= Tasks for this exercise =
• a. Reproduce word for word the stretch of the LSTM sentiment post from "I usually use" through "first century A.D.".
• b. Using the LSTM sentiment post, answer each question on its own line, marked (i), (ii), (iii):
(i) How many reviews does the dataset set aside for training?
(ii) Which versions of Keras and TensorFlow was the old program based on?
(iii) In what year was "The Great Wall" released?
• c. Decide whether each statement below agrees with the LSTM sentiment post. Answer yes or no for (i), (ii), and (iii), and quote the words of the post that settle it.
(i) An LSTM network is the better choice for longer text problems.
(ii) The author turns to PyTorch for complex problems.
(iii) Refactoring the old program took about two hours.

= Extract =
____________

IMDB Movie Review Sentiment Analysis Using an LSTM with Keras

One of the major challenges of machine learning with TensorFlow, Keras, and PyTorch is that these libraries are under continuous development and so breaking changes are introduced every few months. I try to revisit core example programs as often as I can so I can catch breaking changes.

I couldn’t sleep one night so my two dogs and I refactored an existing Keras IMDN movie review sentiment analysis using an LSTM network. The IMDB movie review dataset consists of 50,000 movie reviews such as “This movie had great acting and a clever plot”, or “The film was a waste of my time”. There are 25,000 reviews for training (12,500 positive and 12,500 negative) and 25,000 reviews for testing.

An LSTM (long short-term memory) network works quite well for text that isn’t too long (say, one to ten sentences). For longer text problems, Transformer Architecture networks are better.

Anyway, it took me about two hours to refactor my old program, which was based on Keras 2.2.4 running over TensorFlow 1.11.0, to combined Keras TensorFlow 2.6.

I usually use Keras for relatively simple problems and PyTorch for complex problems. I avoid TensorFlow and use it only when working with an existing system.

Here are three movies that got terrible reviews and lost tons of money, but they’re films I like. Left: “The Chronicles of Riddick” (2004) is a wildly creative science fiction story. Center: “The Man from U.N.C.L.E.” (2015) is a spy story set during the Cold War of the 1960s. Right: “The Great Wall” (2016) is a wacky combination of martial arts and science fiction set in the first century A.D.

Demo code.

# imdb_lstm_tfk.py
# LSTM for sentiment analysis on the IMDB dataset
# Anaconda3-2020.02  (Python 3.7.6)
# TensorFlow 2.6.0 (includes KerasTF 2.6.0)

____________

= Information shown =

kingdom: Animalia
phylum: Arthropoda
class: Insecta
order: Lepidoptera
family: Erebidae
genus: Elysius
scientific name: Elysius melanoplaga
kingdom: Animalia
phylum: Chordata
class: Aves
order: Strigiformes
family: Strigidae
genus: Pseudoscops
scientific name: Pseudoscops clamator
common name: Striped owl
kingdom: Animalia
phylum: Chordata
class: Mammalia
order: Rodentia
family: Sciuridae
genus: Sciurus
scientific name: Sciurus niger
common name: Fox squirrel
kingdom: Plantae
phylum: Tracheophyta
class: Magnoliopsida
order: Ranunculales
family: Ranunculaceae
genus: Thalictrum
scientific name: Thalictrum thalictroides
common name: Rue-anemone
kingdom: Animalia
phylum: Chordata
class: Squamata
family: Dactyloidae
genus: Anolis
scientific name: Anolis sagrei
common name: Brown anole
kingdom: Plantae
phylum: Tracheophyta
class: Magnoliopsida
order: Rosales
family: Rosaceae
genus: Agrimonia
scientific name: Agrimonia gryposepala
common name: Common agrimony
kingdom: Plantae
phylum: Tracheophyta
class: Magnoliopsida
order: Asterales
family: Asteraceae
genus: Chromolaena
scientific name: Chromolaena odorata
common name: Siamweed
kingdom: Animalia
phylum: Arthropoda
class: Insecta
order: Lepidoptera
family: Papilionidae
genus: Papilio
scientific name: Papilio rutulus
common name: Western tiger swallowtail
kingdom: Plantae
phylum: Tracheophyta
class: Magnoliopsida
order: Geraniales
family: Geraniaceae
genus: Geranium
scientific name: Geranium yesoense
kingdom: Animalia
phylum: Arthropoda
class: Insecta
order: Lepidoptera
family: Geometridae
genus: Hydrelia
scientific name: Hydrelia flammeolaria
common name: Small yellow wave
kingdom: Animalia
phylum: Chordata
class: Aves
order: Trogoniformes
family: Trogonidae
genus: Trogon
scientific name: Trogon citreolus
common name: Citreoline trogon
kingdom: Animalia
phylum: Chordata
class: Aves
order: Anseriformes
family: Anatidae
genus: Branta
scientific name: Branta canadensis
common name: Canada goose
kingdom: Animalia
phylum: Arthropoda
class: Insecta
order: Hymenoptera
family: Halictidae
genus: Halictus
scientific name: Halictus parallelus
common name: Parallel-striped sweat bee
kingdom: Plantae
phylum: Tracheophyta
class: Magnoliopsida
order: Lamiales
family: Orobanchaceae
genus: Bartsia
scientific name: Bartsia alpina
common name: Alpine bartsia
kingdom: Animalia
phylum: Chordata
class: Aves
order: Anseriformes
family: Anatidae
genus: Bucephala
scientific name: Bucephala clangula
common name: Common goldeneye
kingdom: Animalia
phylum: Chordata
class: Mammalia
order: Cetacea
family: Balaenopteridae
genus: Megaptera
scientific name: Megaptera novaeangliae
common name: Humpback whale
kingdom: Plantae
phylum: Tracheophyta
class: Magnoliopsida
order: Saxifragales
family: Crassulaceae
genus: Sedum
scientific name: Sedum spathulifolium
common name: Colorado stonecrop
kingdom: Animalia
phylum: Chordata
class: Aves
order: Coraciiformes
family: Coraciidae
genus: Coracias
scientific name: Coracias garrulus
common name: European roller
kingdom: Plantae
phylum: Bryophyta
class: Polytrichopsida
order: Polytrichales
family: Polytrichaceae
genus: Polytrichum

____________

= Written responses =
• a.
I usually use Keras for relatively simple problems and PyTorch for complex problems. I avoid TensorFlow and use it only when working with an existing system.

Here are three movies that got terrible reviews and lost tons of money, but they’re films I like. Left: “The Chronicles of Riddick” (2004) is a wildly creative science fiction story. Center: “The Man from U.N.C.L.E.” (2015) is a spy story set during the Cold War of the 1960s. Right: “The Great Wall” (2016) is a wacky combination of martial arts and science fiction set in the first century A.D.

• b.
(i) 25,000 reviews (12,500 positive and 12,500 negative).
(ii) Keras 2.2.4 running over TensorFlow 1.11.0.
(iii) 2016.

• c.
(i) No: "For longer text problems, Transformer Architecture networks are better."
(ii) Yes: "PyTorch for complex problems"
(iii) Yes: "it took me about two hours to refactor my old program"